Se stessimo parlando soltanto del commercio dei beni finali, questo significherebbe che il mercato emergente potrebbe esportare se i suoi costi fossero inferiori al 10% – pari, in questo caso, a 91. Ma noi abbiamo assunto che esso non può realizzare il processo intero. Ma, a causa del trasporto, gli input costeranno 55. E questo significa che per rendere l’esportazione possibile essa dovrà avere costi inferiori a 91-55=36, a confronto dei 50 nel paese avanzato.
Ovvero, per ovviare ai costi di trasporto del 10% questa operazione di assemblaggio deve essere del 38% più economica che nel paese avanzato.
Ma a sua volta questo significa che anche un apparentemente modesto declino nei costi di trasporto potrebbe avere un ampio effetto nella localizzazione della produzione, perché esso ridurrebbe drasticamente il vantaggio nei costi di produzione di cui i mercati emergenti hanno bisogno. E questo porta ad un effetto persino più sproporzionato nel volume del commercio, giacché comporta un brusco incremento nella spedizione dei beni intermedi come dei beni finali. Ovvero, otteniamo molto commercio dalla “catena del valore”.
Questo, penso, sia quello che è successo dopo il 1990, in parte per la containerizzazione, in parte per la liberalizzazione del commercio nei paesi sviluppati.
Ora torno a i nostri regolarmente programmati resoconti su Trump.
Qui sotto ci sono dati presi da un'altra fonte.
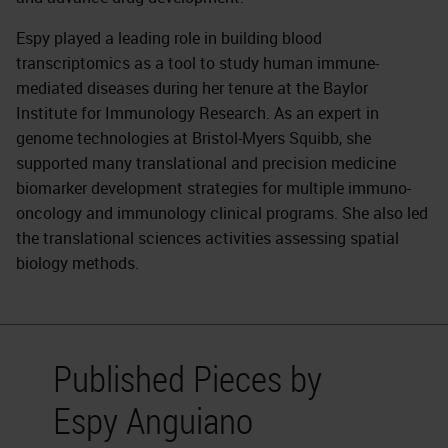
Espy played a leading role in building blood
transcriptomics as a tool to study human immune-
mediated diseases during her tenure at the Baylor
Institute for Immunology Research. As an expert in
genome technologies at Bristol-Myers Squibb, she
supported many translational and precision medicine
biomarker development strategies for multiple immuno-
oncology and immunology clinical programs. She also led
the translational sciences activities assessing spatial
biology methods.
Published Pieces by
Espy Anguiano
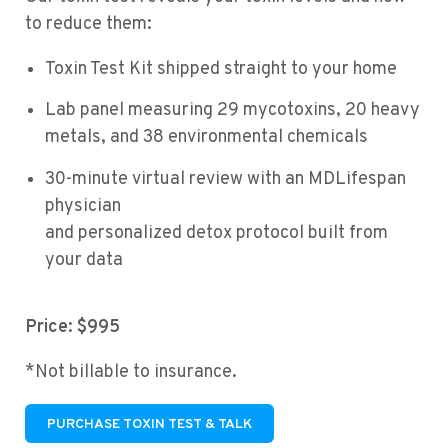
to reduce them:
Toxin Test Kit shipped straight to your home
Lab panel measuring 29 mycotoxins, 20 heavy
metals, and 38 environmental chemicals
30-minute virtual review with an MDLifespan
physician
and personalized detox protocol built from
your data
Price: $995
*Not billable to insurance.
PURCHASE TOXIN TEST & TALK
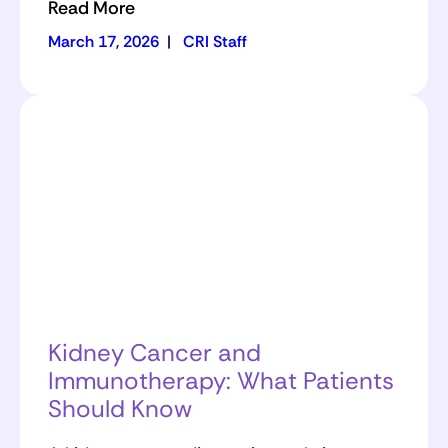
Read More
March 17, 2026
|
CRI Staff
Kidney Cancer and
Immunotherapy: What Patients
Should Know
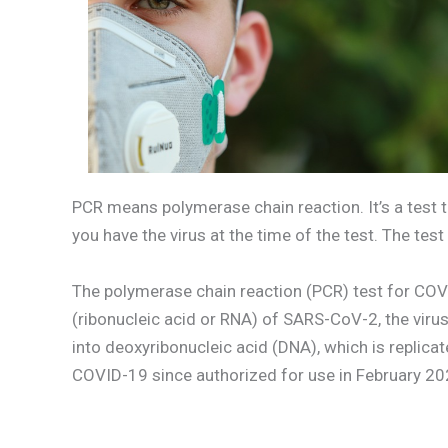
PCR means polymerase chain reaction. It’s a test t
you have the virus at the time of the test. The tes
The polymerase chain reaction (PCR) test for COVI
(ribonucleic acid or RNA) of SARS-CoV-2, the vir
into deoxyribonucleic acid (DNA), which is replica
COVID-19 since authorized for use in February 2020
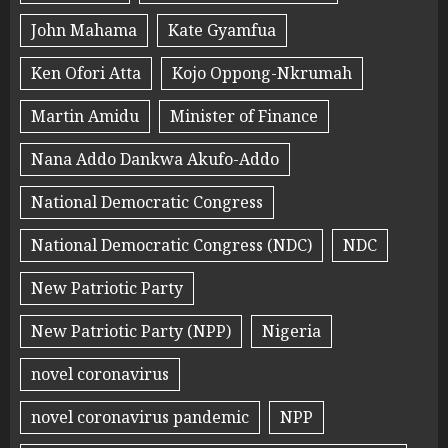
John Mahama
Kate Gyamfua
Ken Ofori Atta
Kojo Oppong-Nkrumah
Martin Amidu
Minister of Finance
Nana Addo Dankwa Akufo-Addo
National Democratic Congress
National Democratic Congress (NDC)
NDC
New Patriotic Party
New Patriotic Party (NPP)
Nigeria
novel coronavirus
novel coronavirus pandemic
NPP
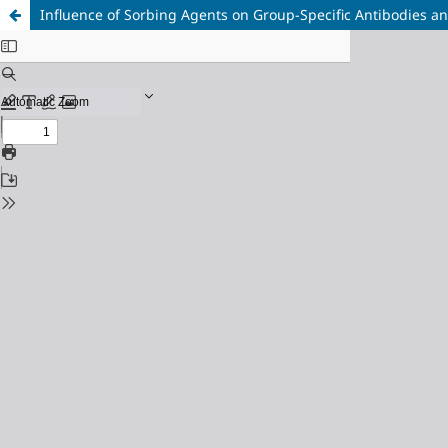
Influence of Sorbing Agents on Group-Specific Antibodies an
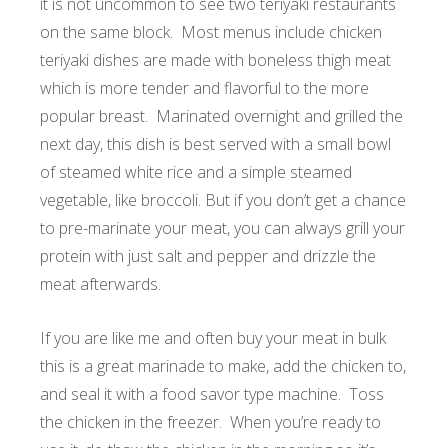
it is not uncommon to see two teriyaki restaurants
on the same block. Most menus include chicken
teriyaki dishes are made with boneless thigh meat
which is more tender and flavorful to the more
popular breast. Marinated overnight and grilled the
next day, this dish is best served with a small bowl
of steamed white rice and a simple steamed
vegetable, like broccoli. But if you don’t get a chance
to pre-marinate your meat, you can always grill your
protein with just salt and pepper and drizzle the
meat afterwards.
If you are like me and often buy your meat in bulk
this is a great marinade to make, add the chicken to,
and seal it with a food savor type machine. Toss
the chicken in the freezer. When you’re ready to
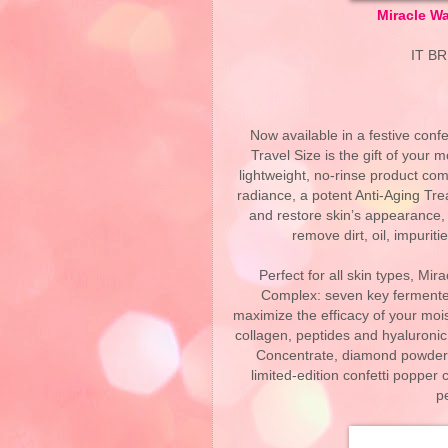
Miracle Wa
IT B
Now available in a festive confe
Travel Size is the gift of your 
lightweight, no-rinse product c
radiance, a potent Anti-Aging Tre
and restore skin’s appearance, 
remove dirt, oil, impurit
Perfect for all skin types, M
Complex: seven key fermented
maximize the efficacy of your mois
collagen, peptides and hyaluronic
Concentrate, diamond powder, 
limited-edition confetti popper 
p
[1] In economia, il “tasso effettivo di protezione” è una misura dell’effetto totale dell’intera struttura delle tariffe sul valore aggiunto per unità di prodotto in ciascun settore industriale, quando sia i beni intermedi che quelli finali sono importati. Questa statistica è utilizzata dagli economisti per misurare la quantità reale di protezione consentita ad un settore industriale dalle imposte sull’importazione, dalle tariffe e da altre restrizioni commerciali.